Niemiecki konstruktor urodzony w Paryżu – Rudolf Alexander Diesel (1853 –1913), był pierwszym, który stworzył silnik wysokoprężny. Swój projekt nowego rodzaju silnika ogłosił w lutym 1892 i opatentował go dokładnie 28 lutego 1893 r.
Natomiast pierwszy w pełni udany silnik wysokoprężny zbudował cztery lata później, w roku 1897, pracując wówczas w zakładach MAN AG w Augsburgu.
Co ciekawe, w kwietniu 1900 roku przedstawił na wystawie światowej w Paryżu silnik swojej konstrukcji napędzany… olejem arachidowym z orzeszków ziemnych.
Diesel był przekonany o wielkiej przyszłości silnika swojego pomysłu dla przemysłu i komunikacji, dzięki jego pracy na łatwiej dostępnym i tańszym do uzyskania paliwie, niż silnik benzynowy.
Zmarł zanim wprowadził napędzany olejami roślinnymi silnik do produkcji. Przerwanie prac nad projektem spowodowane śmiercią R. Diesla było na rękę producentom ropy, która wtedy była jedynym paliwem do silników spalinowych, co z pewnością opóźniło wdrożenie jego rozwiązań.

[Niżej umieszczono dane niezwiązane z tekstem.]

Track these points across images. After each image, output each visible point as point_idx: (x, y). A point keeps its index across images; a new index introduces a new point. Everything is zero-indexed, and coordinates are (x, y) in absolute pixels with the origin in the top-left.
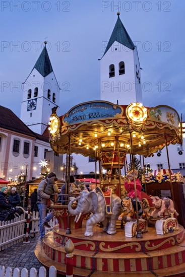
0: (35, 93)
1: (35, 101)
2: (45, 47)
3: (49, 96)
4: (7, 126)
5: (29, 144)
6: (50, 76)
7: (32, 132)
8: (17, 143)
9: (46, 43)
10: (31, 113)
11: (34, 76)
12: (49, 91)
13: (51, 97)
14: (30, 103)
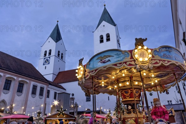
0: (49, 53)
1: (49, 58)
2: (57, 24)
3: (59, 55)
4: (28, 75)
5: (43, 88)
6: (60, 42)
7: (46, 80)
8: (35, 88)
9: (58, 22)
10: (46, 67)
11: (49, 42)
12: (59, 52)
13: (60, 56)
14: (45, 59)
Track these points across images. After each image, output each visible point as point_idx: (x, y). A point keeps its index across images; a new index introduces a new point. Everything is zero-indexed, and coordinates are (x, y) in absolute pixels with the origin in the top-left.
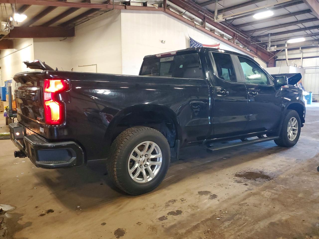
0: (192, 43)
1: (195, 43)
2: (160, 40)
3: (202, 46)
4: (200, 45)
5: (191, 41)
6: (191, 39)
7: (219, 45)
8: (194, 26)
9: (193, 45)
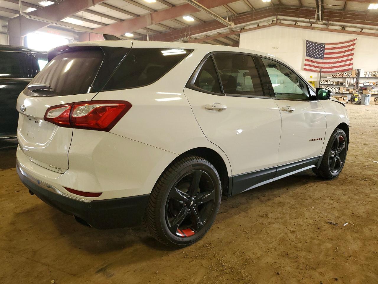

Pierwsze statki motorowe napędzane silnikiem Diesla zbudowano w roku 1903. W 1908 r. powstał pierwszy silnik o niewielkich rozmiarach nadający się do stosowania w ciężarówkach i lokomotywach spalinowych. W roku 1936, już po śmierci Diesla, wprowadzono do produkcji pierwszy samochód osobowy z silnikiem wysokoprężnym. Był to Mercedes – Benz 260D.
W dzisiejszych czasach silniki diesla są coraz bardziej ulepszane. Uważane kiedyś powszechnie za mało dynamiczne i głośne, dziś są równoprawnym konkurentem silników benzynowych. Obecne konstrukcje silników wygrywają z benzynowymi głównie ich sprawnością.